Exercise aim:
The answer must be a single number: how many lines in the entries below contain the word "Register".

Data supplied:
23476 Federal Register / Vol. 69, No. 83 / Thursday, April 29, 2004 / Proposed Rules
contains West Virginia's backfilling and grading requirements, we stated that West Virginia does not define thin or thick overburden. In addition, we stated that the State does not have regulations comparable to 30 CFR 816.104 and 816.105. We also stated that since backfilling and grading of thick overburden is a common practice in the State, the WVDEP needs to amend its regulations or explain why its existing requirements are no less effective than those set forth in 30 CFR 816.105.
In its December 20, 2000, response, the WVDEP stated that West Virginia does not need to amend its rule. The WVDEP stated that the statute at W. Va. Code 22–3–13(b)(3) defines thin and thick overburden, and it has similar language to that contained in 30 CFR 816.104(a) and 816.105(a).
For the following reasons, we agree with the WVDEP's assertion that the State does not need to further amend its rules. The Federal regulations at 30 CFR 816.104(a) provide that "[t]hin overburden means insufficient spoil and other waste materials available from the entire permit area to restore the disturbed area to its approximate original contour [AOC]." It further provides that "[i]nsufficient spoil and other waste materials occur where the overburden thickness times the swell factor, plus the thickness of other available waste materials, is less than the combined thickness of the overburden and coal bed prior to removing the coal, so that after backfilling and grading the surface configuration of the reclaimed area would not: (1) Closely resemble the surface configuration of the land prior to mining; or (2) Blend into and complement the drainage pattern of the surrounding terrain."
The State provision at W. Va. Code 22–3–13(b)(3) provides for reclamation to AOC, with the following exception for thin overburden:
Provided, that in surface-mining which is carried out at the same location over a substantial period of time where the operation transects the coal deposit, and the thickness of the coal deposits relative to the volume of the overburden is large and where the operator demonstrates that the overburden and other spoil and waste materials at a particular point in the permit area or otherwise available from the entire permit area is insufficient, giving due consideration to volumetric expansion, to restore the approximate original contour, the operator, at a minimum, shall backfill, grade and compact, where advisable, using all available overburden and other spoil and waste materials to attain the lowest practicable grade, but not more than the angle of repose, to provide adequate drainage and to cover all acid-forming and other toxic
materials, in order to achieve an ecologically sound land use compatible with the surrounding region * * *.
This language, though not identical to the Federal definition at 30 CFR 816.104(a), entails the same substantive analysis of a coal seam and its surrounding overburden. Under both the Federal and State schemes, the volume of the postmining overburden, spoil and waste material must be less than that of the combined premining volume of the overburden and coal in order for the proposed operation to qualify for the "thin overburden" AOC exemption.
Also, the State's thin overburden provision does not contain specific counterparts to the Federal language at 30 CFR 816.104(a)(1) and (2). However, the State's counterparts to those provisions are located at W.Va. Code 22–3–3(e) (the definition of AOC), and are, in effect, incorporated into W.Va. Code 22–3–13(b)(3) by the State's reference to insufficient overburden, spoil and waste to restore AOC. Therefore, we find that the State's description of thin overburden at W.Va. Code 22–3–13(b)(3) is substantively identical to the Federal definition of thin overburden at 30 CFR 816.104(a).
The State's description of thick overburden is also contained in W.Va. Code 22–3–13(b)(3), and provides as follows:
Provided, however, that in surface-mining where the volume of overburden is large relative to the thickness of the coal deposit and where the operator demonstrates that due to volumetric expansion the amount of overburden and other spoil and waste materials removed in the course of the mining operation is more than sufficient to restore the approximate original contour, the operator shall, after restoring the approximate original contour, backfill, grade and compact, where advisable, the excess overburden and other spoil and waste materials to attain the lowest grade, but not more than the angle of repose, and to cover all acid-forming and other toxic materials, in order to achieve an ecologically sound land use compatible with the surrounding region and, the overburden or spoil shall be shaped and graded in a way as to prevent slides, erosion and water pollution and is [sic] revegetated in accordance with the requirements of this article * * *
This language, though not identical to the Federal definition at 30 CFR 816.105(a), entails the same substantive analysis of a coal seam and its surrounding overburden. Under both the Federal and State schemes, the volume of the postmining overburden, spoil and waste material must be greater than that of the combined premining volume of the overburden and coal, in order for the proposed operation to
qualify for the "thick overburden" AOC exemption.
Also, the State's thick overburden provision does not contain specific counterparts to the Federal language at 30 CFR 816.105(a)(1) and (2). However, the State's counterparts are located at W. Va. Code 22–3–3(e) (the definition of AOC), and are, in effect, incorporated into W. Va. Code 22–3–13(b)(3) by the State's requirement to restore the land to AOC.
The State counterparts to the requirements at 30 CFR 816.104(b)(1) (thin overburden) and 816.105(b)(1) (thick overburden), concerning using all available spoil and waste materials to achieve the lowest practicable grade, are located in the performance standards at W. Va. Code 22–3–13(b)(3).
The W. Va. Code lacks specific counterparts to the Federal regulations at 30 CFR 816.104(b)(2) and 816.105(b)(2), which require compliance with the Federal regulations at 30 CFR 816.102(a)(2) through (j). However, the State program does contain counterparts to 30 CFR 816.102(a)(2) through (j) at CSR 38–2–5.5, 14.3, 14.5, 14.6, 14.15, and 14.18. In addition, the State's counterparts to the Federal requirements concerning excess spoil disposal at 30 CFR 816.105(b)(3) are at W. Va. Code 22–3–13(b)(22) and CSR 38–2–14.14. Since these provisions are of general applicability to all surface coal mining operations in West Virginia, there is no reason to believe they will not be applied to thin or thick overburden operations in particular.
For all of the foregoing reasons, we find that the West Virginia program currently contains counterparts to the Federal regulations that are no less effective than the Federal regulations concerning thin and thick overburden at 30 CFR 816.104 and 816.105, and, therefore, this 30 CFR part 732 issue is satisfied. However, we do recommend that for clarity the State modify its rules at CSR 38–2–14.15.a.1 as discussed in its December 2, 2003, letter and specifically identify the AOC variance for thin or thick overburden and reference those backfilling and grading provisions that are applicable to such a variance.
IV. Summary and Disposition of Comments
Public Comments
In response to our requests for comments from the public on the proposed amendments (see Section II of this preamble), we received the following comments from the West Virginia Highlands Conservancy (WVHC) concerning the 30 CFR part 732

---

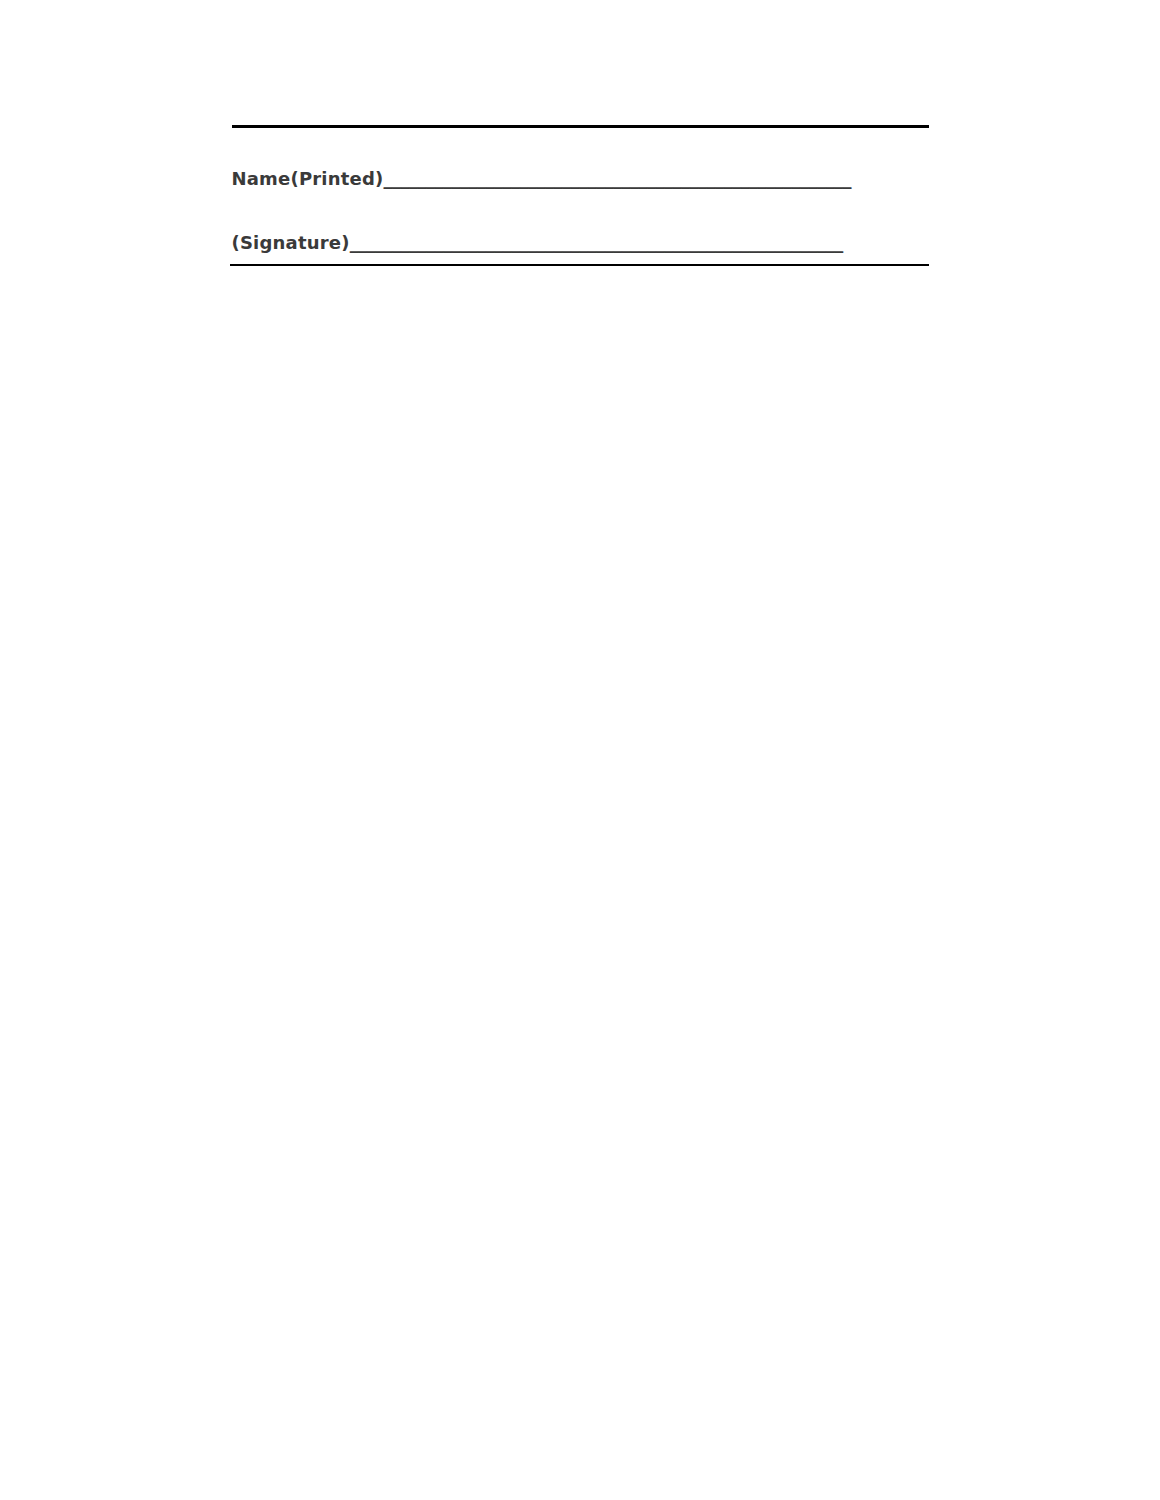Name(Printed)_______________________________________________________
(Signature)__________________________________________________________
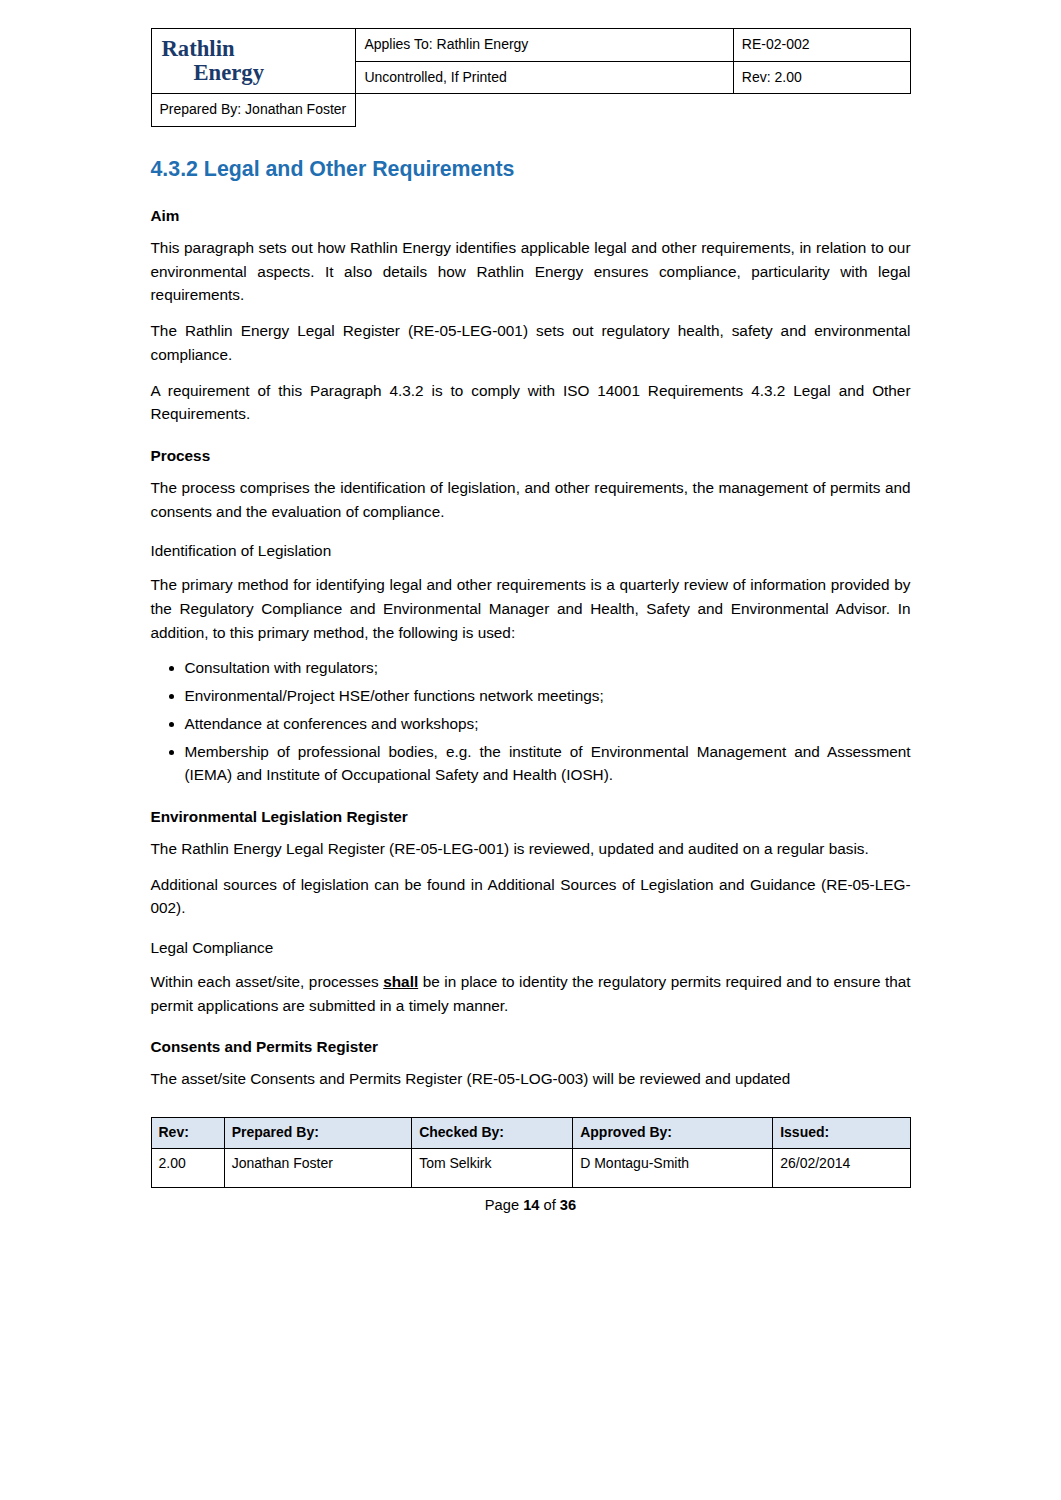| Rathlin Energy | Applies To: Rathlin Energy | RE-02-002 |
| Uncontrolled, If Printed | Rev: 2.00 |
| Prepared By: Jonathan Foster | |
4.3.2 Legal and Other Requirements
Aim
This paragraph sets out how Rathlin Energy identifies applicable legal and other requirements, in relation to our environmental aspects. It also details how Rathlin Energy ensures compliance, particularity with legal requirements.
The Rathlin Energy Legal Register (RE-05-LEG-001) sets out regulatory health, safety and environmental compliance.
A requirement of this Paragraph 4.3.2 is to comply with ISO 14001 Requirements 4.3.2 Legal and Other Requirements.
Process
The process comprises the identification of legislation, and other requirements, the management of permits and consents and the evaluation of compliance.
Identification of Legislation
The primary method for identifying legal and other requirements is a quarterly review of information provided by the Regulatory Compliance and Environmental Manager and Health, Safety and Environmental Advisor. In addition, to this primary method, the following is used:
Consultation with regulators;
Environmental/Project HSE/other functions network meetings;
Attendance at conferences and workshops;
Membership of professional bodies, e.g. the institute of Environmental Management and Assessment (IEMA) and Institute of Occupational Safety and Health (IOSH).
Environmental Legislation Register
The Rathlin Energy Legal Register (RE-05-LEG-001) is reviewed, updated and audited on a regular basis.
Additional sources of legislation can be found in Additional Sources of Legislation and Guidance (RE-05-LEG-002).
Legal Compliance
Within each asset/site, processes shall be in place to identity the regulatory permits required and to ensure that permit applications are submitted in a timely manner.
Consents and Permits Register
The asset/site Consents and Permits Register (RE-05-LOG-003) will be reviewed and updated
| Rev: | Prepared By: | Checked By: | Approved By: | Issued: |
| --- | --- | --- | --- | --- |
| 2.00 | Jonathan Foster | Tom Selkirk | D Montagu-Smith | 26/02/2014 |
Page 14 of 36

Written response:
6